The job description emphasized data quality above all else. So I made that the foundation of the entire project.

// data quality as the primary concern

Most portfolio projects jump straight to modeling. This one starts with a DataQualityReport class that runs 8 categories of validation checks before any preprocessing begins.

CheckStatusDetails
Schema ValidationPASS12 cols, 381,109 rows
Missing ValuesPASS0 missing across all columns
Class BalanceWARN12.26% positive rate
Duplicate IDsPASS0 duplicates
Range ViolationsPASS0 out-of-range values
Suspicious PatternsWARNPremium outliers, sparse channels
Quality Score95/100Weighted composite

Every check includes equivalent SQL validation queries as docstrings. In production insurance ML, you’d run these against the data warehouse before any model training. I documented them because thinking in SQL is a signal that you understand how data actually flows in production systems.

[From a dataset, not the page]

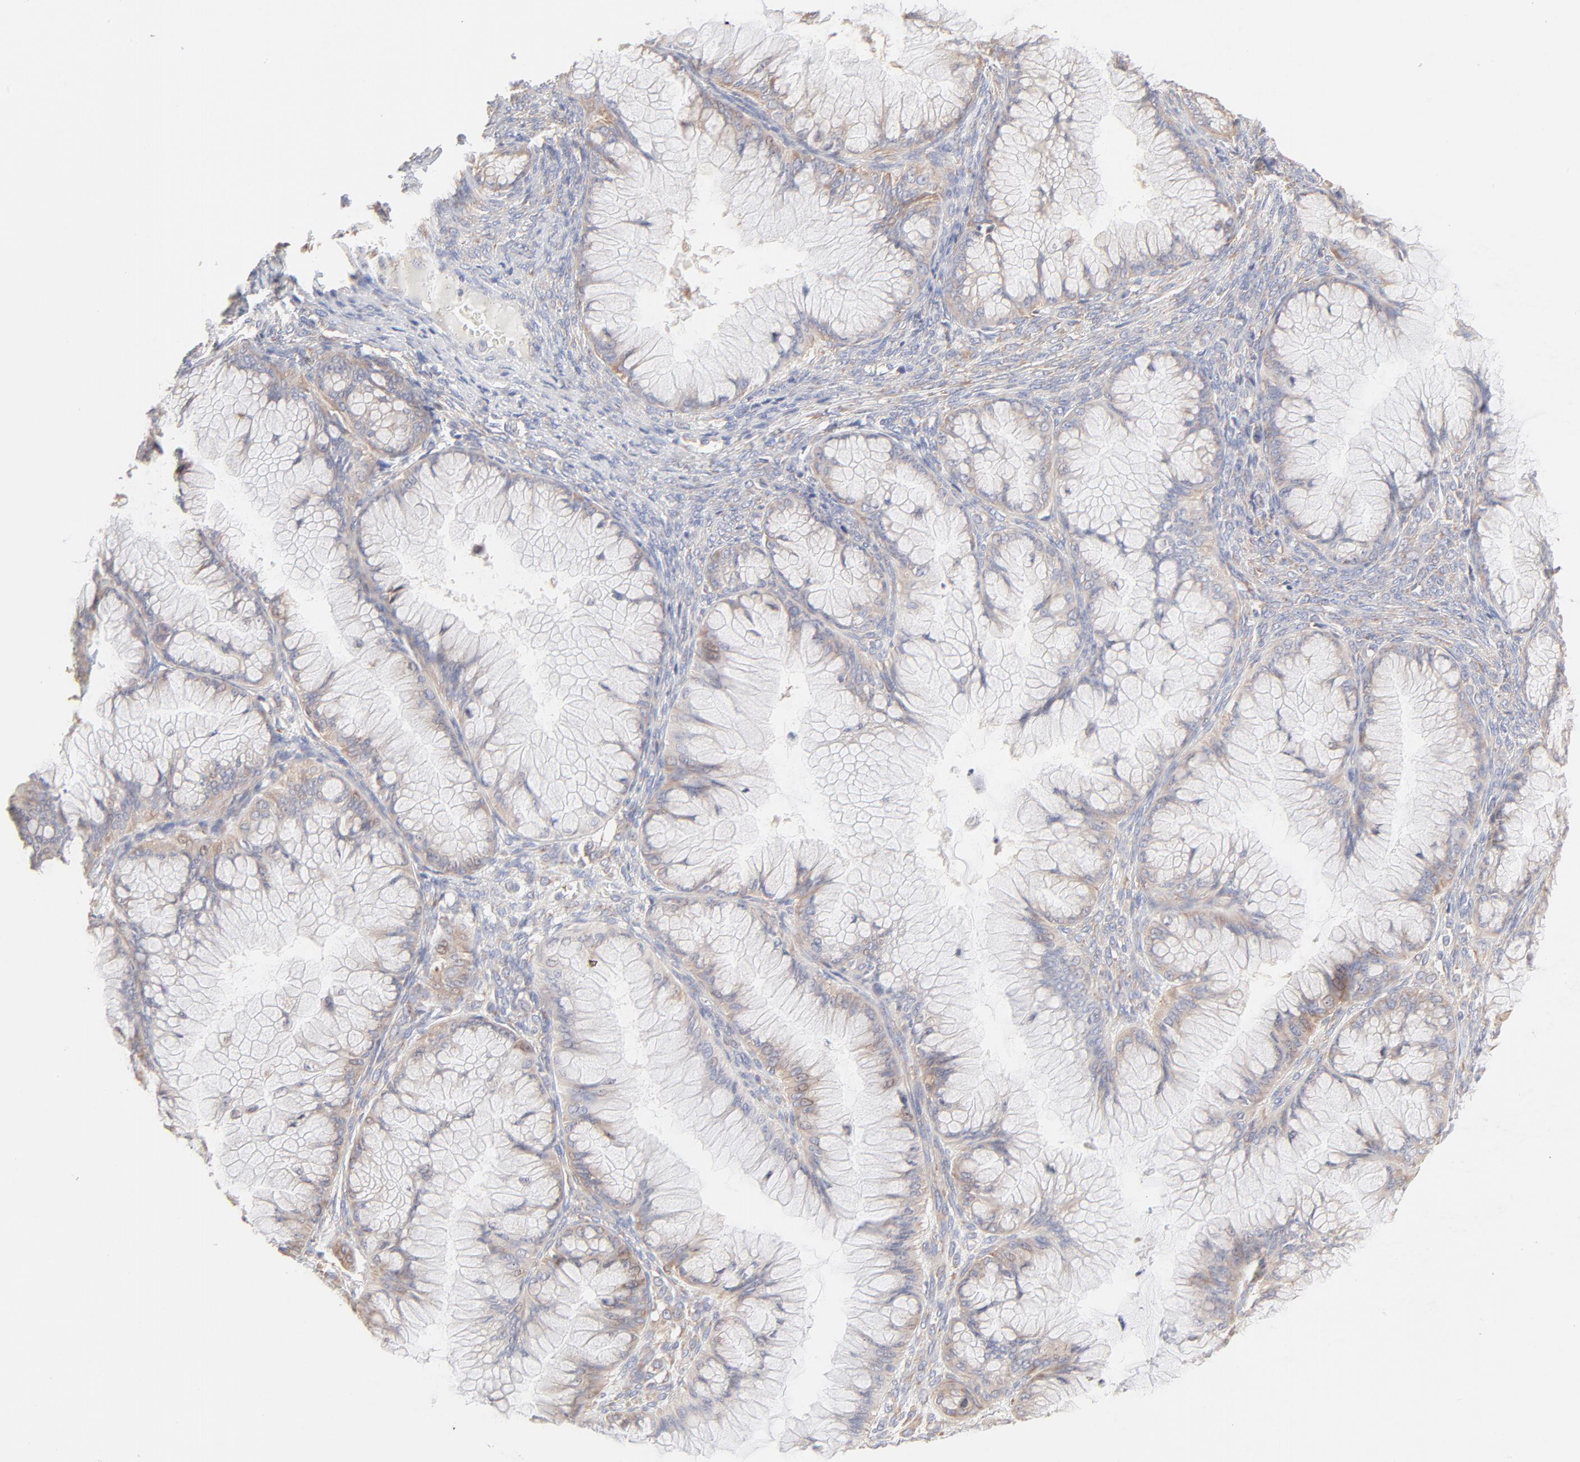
{"staining": {"intensity": "weak", "quantity": ">75%", "location": "cytoplasmic/membranous"}, "tissue": "ovarian cancer", "cell_type": "Tumor cells", "image_type": "cancer", "snomed": [{"axis": "morphology", "description": "Cystadenocarcinoma, mucinous, NOS"}, {"axis": "topography", "description": "Ovary"}], "caption": "IHC of human ovarian mucinous cystadenocarcinoma displays low levels of weak cytoplasmic/membranous staining in approximately >75% of tumor cells.", "gene": "RPS21", "patient": {"sex": "female", "age": 63}}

-- Flag sparse policy sales channels
SELECT Policy_Sales_Channel, COUNT(*) AS n
FROM policies
GROUP BY Policy_Sales_Channel
HAVING COUNT(*) < 100;

The quality score is a weighted composite: schema validation (25%), missing values (20%), duplicates (15%), range violations (15%), suspicious patterns (15%), and class balance (10%). The weights reflect how much each issue would actually break a production pipeline.

// architecture decisions

raw CSV ──> DataQualityReport ──> preprocessing ──> LightGBM ──> SHAP ──> Streamlit 8 checks encode + scale SQL queries SMOTE (train only) quality score log transform

The pipeline is intentionally linear. Each stage is a separate module with clear inputs and outputs. No circular dependencies, no shared mutable state. The preprocessing pipeline is saved as a pickle so the Streamlit app can transform new inputs identically to training data.

// what the data told me

Class imbalance is severe but expected

Only 12.26% of customers expressed interest in vehicle insurance (the re-shopping proxy). This 88/12 split means accuracy is a useless metric — you could get 88% accuracy by predicting “not interested” for everyone. ROC-AUC is the right primary metric here.

Vehicle damage is the strongest signal

Customers with prior vehicle damage are roughly 3.5x more likely to be interested in re-shopping. This makes intuitive sense — if your car’s been damaged, you’ve already experienced the claims process and have direct motivation to compare prices.

Previously_Insured is suspiciously predictive

99.8% of previously insured customers show zero interest in re-shopping. This is almost too clean — it could indicate label leakage rather than genuine signal. In a production setting, I’d investigate whether this feature was constructed from the target variable.

Age 40–50 is the peak re-shopping window

Interest in re-shopping peaks in the 40–50 age range, then drops sharply. Younger customers may not have enough policy history to motivate switching, while older customers may have loyalty discounts that reduce incentive.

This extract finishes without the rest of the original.